La mémoire est-elle la force des peuples ?
Conseil méthodologique : un sujet simple en apparence sous la forme d’une question totale (celle à laquelle on répond par OUI/NON). Mais il y a des écueils à éviter :
-La question n’est pas de savoir ce qui fait en soi la force des peuples. L’étudiant qui répondrait : ce n’est pas la mémoire qui fait la force des peuples, mais leur puissance économique, leur dynamisme démographique, leur influence géopolitique etc. serait totalement hors sujet.
-La question est de savoir si la mémoire est l’élément clé de la force des peuples. Il faudra alors préciser ce qu’on entend par mémoire. Il s’agit évidemment de mémoire collective, mais sous quelles formes ? quels supports ? Est-elle libre ou instrumentalisée, consciente ou inconsciente etc. La complexité et la multiplicité des formes de la mémoire collective sont l’une des difficultés du sujet.
-Autre terme qui peut poser problème : qu’entend-on par la force des peuples ? Parle-t-on de leur grandeur ?Toutefois les mot « force », « grandeur » ne sont pas dénués d’ambiguïté et on ne peut faire l’économie de cette difficulté. Il faudra également définir le mot « peuples ».
-Ménager une progression qui nous amènera du plus évident au plus subtil. Bien-sûr la mémoire, à bien des égards, fait la force des peuples, l’amnésie étant la pire des choses. Mais l’hypermnésie comporte également des risques potentiellement mortels.
-Dès lors on pourra se demander dans une troisième partie à quelles conditions la mémoire est un facteur de liberté et non d’aliénation pour un peuple.
Attention, il s’agit d’un sujet de culture générale de Sciences Po (Bordeaux). Il est indispensable de faire des références à l’actualité même immédiate.
Qu’est-ce qu’un peuple ?
Avant de s’interroger sur les enjeux de la mémoire, il faut se demander comment des peuplements disparates ont fini par s’agglomérer et former un peuple.
Pour qu’il y ait un peuple il faut qu’il y ait :
- un territoire : il y a des peuples sans territoire, mais c’est rare.
- une langue, même s’il peut y avoir au sein de ce même peuple des élément allogènes et allophones.
- une culture, on y reviendra.
- une histoire, celle des ancêtres, souvent célébrée par la tradition orale.

______________________________

CONSIGNE: Reprenez le texte sur la mémoire des peuples entre « Attention, il s’agit » et « la tradition orale. » inclus, en renommant « tradition orale » en « transmission orale ». Le matériel qui suit ne joue aucun rôle ici.

JEU DE DONNÉES:
______________________________

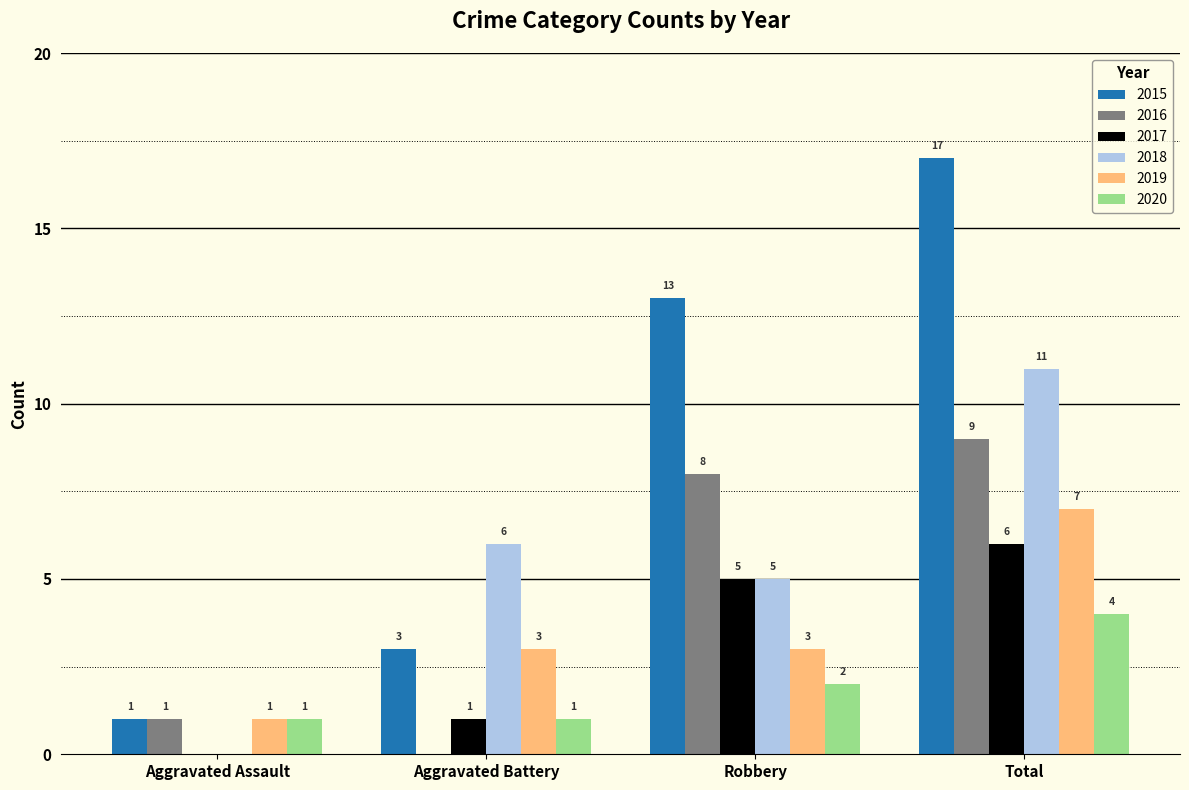

How many 2019 values are between 3 and 7?

3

______________________________

TÂCHE RÉALISÉE:
Attention, il s’agit d’un sujet de culture générale de Sciences Po (Bordeaux). Il est indispensable de faire des références à l’actualité même immédiate.
Qu’est-ce qu’un peuple ?
Avant de s’interroger sur les enjeux de la mémoire, il faut se demander comment des peuplements disparates ont fini par s’agglomérer et former un peuple.
Pour qu’il y ait un peuple il faut qu’il y ait :
- un territoire : il y a des peuples sans territoire, mais c’est rare.
- une langue, même s’il peut y avoir au sein de ce même peuple des élément allogènes et allophones.
- une culture, on y reviendra.
- une histoire, celle des ancêtres, souvent célébrée par la transmission orale.